• **ARTICLE**

I still have this baby and I'm really struggling with getting rid of it.

The picture is just great, and when I look at TV's in bars, or in store, the all look like crap when showing HD cable/satellite.

I would really like a bigger screen at this point though, and I'm probably going to pick up an Xbox One soon. Does anyone know if the Sony CRT actually shows 60fps? I'm picking up an Xbox One primarily for Forza 6, which runs at 60 fps. Not sure I can actually get that on this TV though. I've tried Googling without a clear answer.


----------



## dkfan9

Just wanted to comment that the first pages of this thread are a very funny read


----------



## captainsolo

I just picked up one of these on cl locally but am having one heck of a time finding a stand or anything to put it on due to the extreme weight. Anybody have some suggestions?


----------



## The Lizard King

captainsolo said:


> I just picked up one of these on cl locally but am having one heck of a time finding a stand or anything to put it on due to the extreme weight. Anybody have some suggestions?


I have two, and they're both on solid oak stands.


----------



## captainsolo

I'm currently back to using this since my 960 is down. Everything works except the HDMI port which is apparently shot and since the stupid analog sunset crap that means I'm pretty much out of luck trying to run Blu-rays in 1080i or upscaled DVDs. So time to keep spinning LDs! I need to do some work on the geometry in the morning but I already did overscan adjustments.

Only thing is that when powering on I get some wavy lines in the 1080i image of my PS3 home screen for about 30 seconds which then go away after it warms up.


----------



## captainsolo

Does anyone know how to adjust the zoom parameters on the service menu of this set? I’d like to use it for 4:3 content that’s HD but when you do the zoom it cuts off way too much.


----------



## artyusmce

Posted in wrong topic 
My 36 went yellow green 
Five red flashes 
I fixed it 3 yeas ago I think it’s time to say good bye


Sent from my iPhone using Tapatalk


----------



## The Lizard King

I bought another Samsung UN32J5500AFXZA 32" LCD/LED TV to replace the last tube TV that I had (the SONY KD-36XS955) at my lake cabin. They're now $250 again this week at BB, and with a 10% BB coupon that I got in the mail for my birthday, I couldn't resist. I was hesitant to replace the SONY tube TV, since no one is going to break into my cabin just to steal it (it's upwards of 300 lbs!). However, the 7 flash issue that is common with these SONY tube TVs was starting up with it, and I was constantly unplugging/replugging it just to turn it on. I just hope that this $250 Samsung 32" TV isn't enough of a reason for someone to break into my cabin!

• **REQUEST 1**
Turn the rows, from their start through the line containing "Detection: Source Extractor", into a numbered list, skipping blank lines and leaving out the pictures.

• **Recorded data**
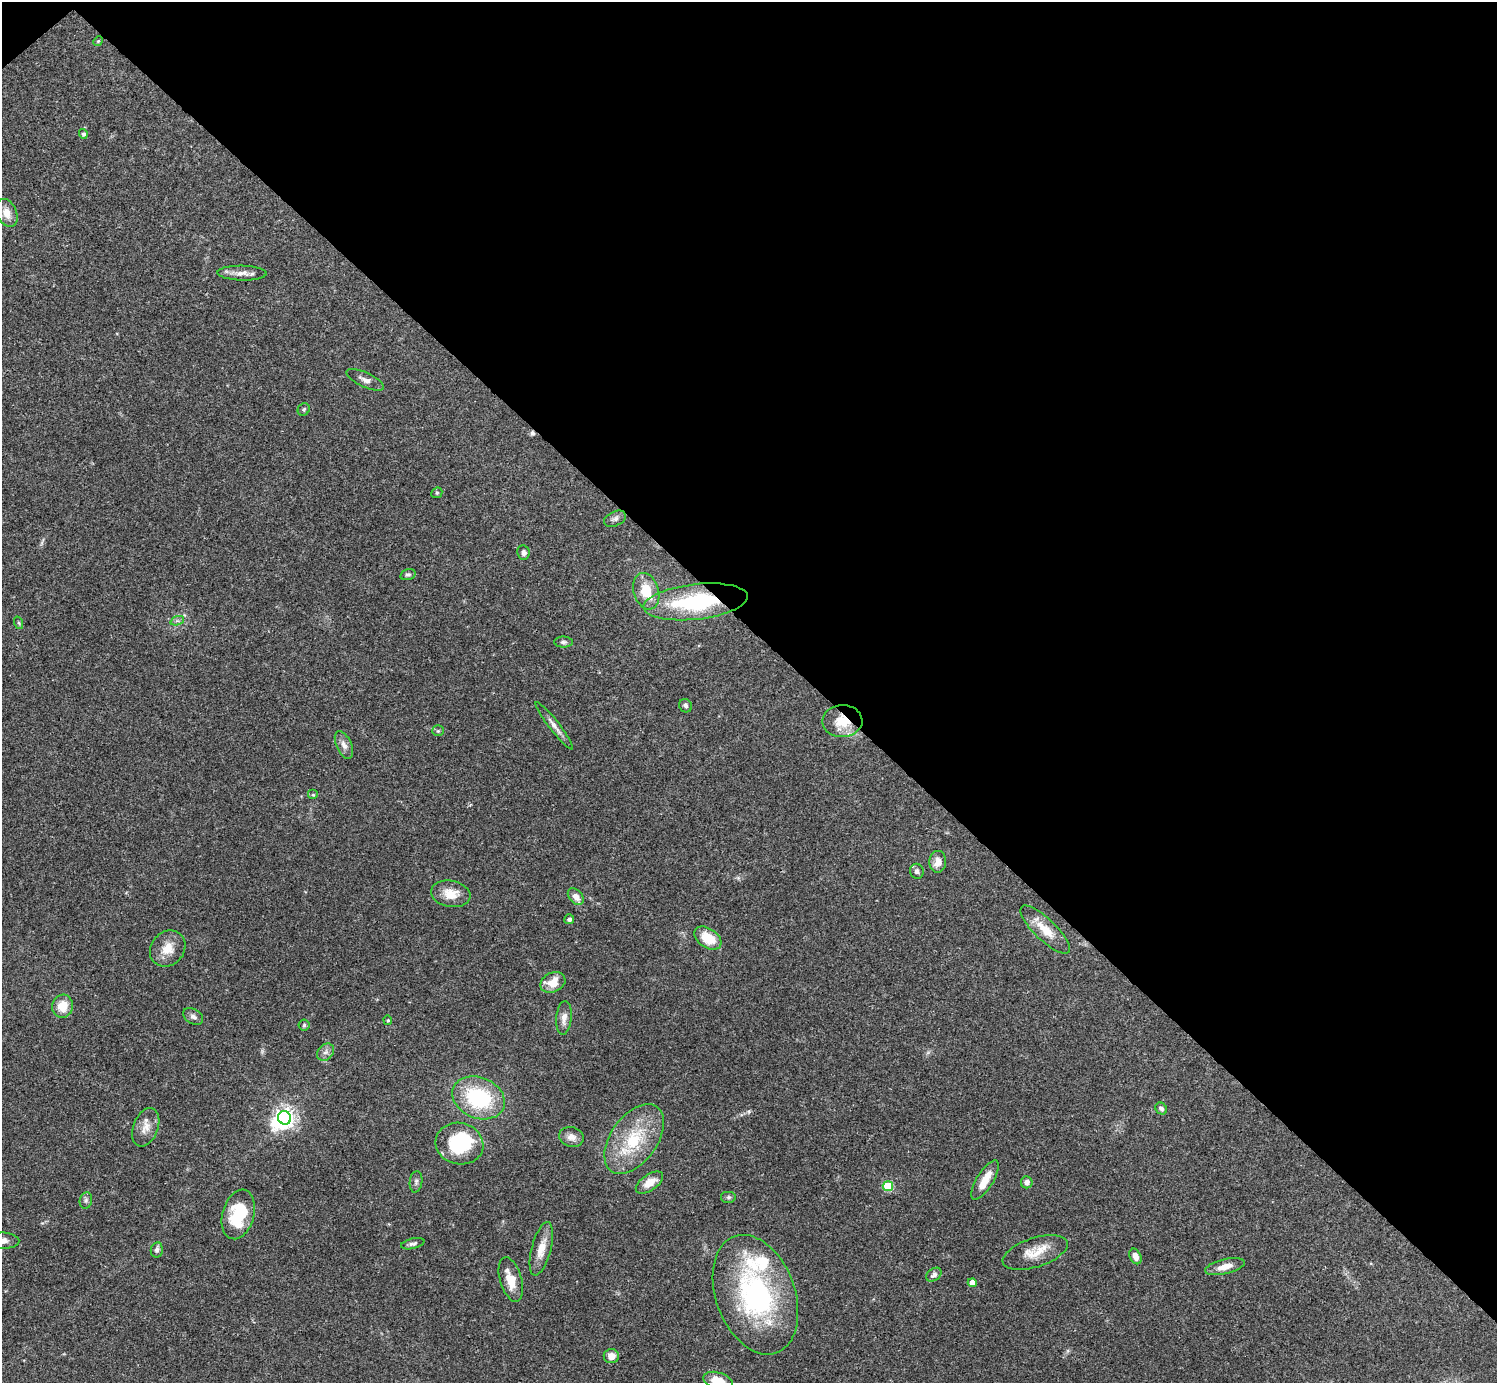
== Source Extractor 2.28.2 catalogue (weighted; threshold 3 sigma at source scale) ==
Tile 3 of 4 x 4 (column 3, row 1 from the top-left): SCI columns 2990-4484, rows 4302-5682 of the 5982 x 5981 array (HDU 1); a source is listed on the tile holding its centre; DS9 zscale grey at full resolution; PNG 1499 x 1385 px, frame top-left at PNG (2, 2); each listed source drawn as its Kron ellipse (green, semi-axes under 4 px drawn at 4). Shown black and unused: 46% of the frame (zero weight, under 3 of 4 exposures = <1% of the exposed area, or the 3 px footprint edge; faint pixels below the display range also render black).
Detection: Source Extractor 2.28.2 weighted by HDU 2 'WHT'; one run over the whole footprint, this tile lists its part. Background 0.0411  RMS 0.0027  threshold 0.012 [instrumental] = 3 sigma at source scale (4.5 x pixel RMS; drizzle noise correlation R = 1.50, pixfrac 1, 0.05/0.05 arcsec/px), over >= 5 px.
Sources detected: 70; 1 too faint to see at this stretch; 2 inside a brighter object's white glare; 1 cosmic-ray / hot-pixel residue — neither listed nor drawn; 2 inside a brighter listed object's ellipse — not listed separately; the other 64 listed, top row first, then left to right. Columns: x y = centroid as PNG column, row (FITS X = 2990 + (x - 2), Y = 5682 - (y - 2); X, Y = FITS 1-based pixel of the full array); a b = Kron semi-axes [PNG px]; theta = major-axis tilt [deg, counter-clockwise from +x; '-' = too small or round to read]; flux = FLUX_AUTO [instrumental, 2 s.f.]
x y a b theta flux
98 41 5 4 - 0.29
83 134 5 4 - 0.69
7 213 15 10 -66 2.7
242 273 24 7 -1 2.3
365 380 20 7 -25 1.7
304 409 6 5 - 0.5
437 493 6 5 - 0.36
615 519 11 7 23 1.1
523 553 7 6 - 0.92
408 574 8 5 17 0.62
646 591 19 12 -72 6.7
696 602 52 17 6 27
177 621 7 4 18 0.59
19 623 6 4 -71 0.38
563 642 9 5 0 0.69
685 706 7 6 - 0.71
842 721 20 16 3 6.7
554 726 30 5 -52 1.9
438 731 6 5 - 0.43
344 745 15 7 -65 1.6
313 795 5 5 - 0.4
938 862 11 8 85 2.5
917 871 7 6 - 0.96
451 894 20 13 -9 4.3
576 897 10 6 -49 2
569 919 5 4 - 0.63
1045 930 33 10 -44 5.2
708 938 15 9 -34 6
168 948 19 16 48 4.2
553 982 13 9 25 4.2
63 1006 11 10 - 4.9
193 1016 11 7 -32 1.1
564 1018 17 7 85 2
388 1020 5 4 - 0.32
304 1025 5 5 - 0.43
326 1052 10 7 48 1.2
479 1098 27 20 -22 23
1161 1108 6 5 - 0.84
285 1118 7 6 - 150
146 1127 20 12 69 3.1
571 1137 12 10 -15 1.9
634 1139 40 23 55 15
459 1144 24 20 -13 17
985 1180 22 8 59 4.8
416 1182 11 6 82 0.86
1027 1182 6 6 - 1.2
649 1183 16 8 34 3.5
888 1186 5 5 - 14
729 1197 8 6 0 0.6
86 1200 8 6 75 0.72
238 1214 25 15 74 13
2 1241 17 8 -1 2.2
413 1244 12 5 14 0.81
541 1249 27 9 75 4
157 1250 8 6 78 0.9
1035 1252 34 14 18 5.7
1135 1256 8 5 -66 2
1225 1267 20 7 13 2.8
934 1275 8 6 37 1.1
511 1279 23 11 -74 5
972 1283 4 4 - 2.2
755 1295 62 39 -70 51
611 1356 7 7 - 2
718 1381 15 8 -16 4.7
Overlapping masked pixels (flux is a lower limit): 2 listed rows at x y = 696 602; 842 721
Isophote crosses this tile's border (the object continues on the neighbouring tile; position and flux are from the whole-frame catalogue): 2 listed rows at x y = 2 1241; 718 1381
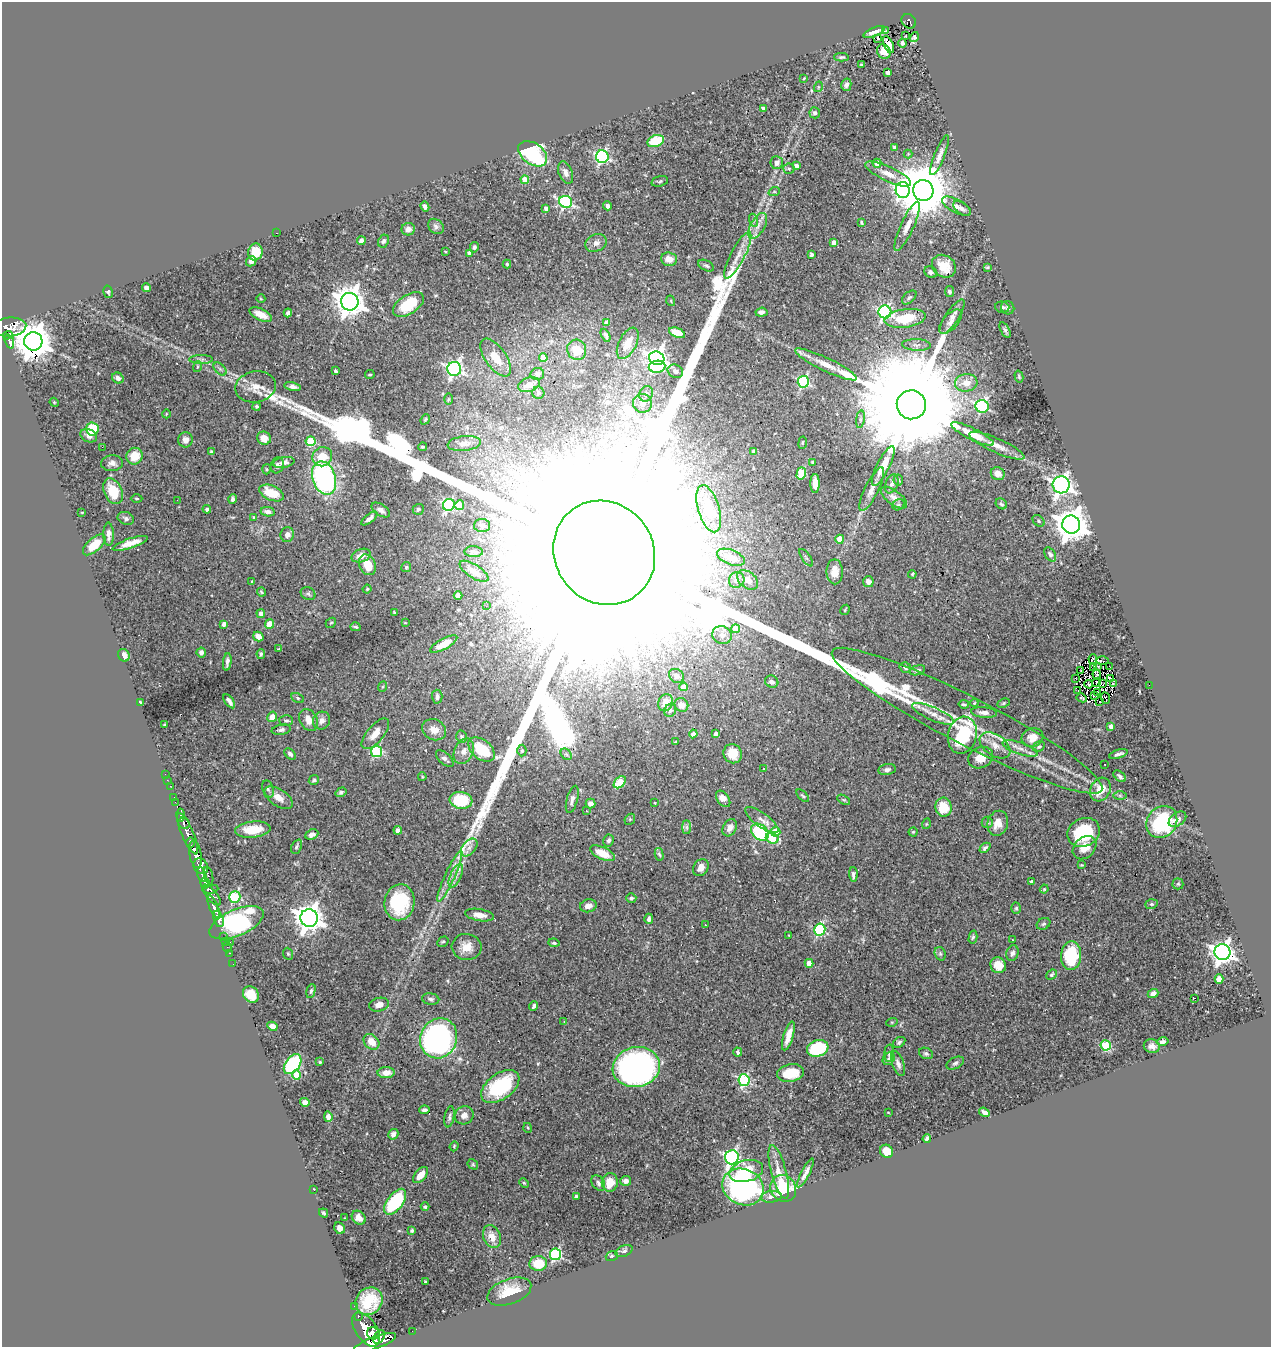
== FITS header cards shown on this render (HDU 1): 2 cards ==
NAXIS1  =                 1269
NAXIS2  =                 1345

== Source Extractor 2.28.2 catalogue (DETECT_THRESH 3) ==
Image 1269 x 1345 px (HDU 1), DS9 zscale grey, 1 PNG px = 1 image px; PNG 1273 x 1349 px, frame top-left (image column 1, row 1345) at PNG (2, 2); each listed source drawn as its Kron ellipse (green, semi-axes under 4 px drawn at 4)
Background 0.533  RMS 0.023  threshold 0.0688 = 3 sigma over >= 5 px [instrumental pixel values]
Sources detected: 470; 1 with non-positive FLUX_AUTO (blend fragments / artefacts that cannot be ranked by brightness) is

• **REQUEST 2**
In the TV thread, what does The Lizard King say his two sets sit on?

• **WRITTEN REPLY 1**
1. == Source Extractor 2.28.2 catalogue (weighted; threshold 3 sigma at source scale) ==
2. Tile 3 of 4 x 4 (column 3, row 1 from the top-left): SCI columns 2990-4484, rows 4302-5682 of the 5982 x 5981 array (HDU 1); a source is listed on the tile holding its centre; DS9 zscale grey at full resolution; PNG 1499 x 1385 px, frame top-left at PNG (2, 2); each listed source drawn as its Kron ellipse (green, semi-axes under 4 px drawn at 4). Shown black and unused: 46% of the frame (zero weight, under 3 of 4 exposures = <1% of the exposed area, or the 3 px footprint edge; faint pixels below the display range also render black).
3. Detection: Source Extractor 2.28.2 weighted by HDU 2 'WHT'; one run over the whole footprint, this tile lists its part. Background 0.0411  RMS 0.0027  threshold 0.012 [instrumental] = 3 sigma at source scale (4.5 x pixel RMS; drizzle noise correlation R = 1.50, pixfrac 1, 0.05/0.05 arcsec/px), over >= 5 px.

• **WRITTEN REPLY 2**
Solid oak stands.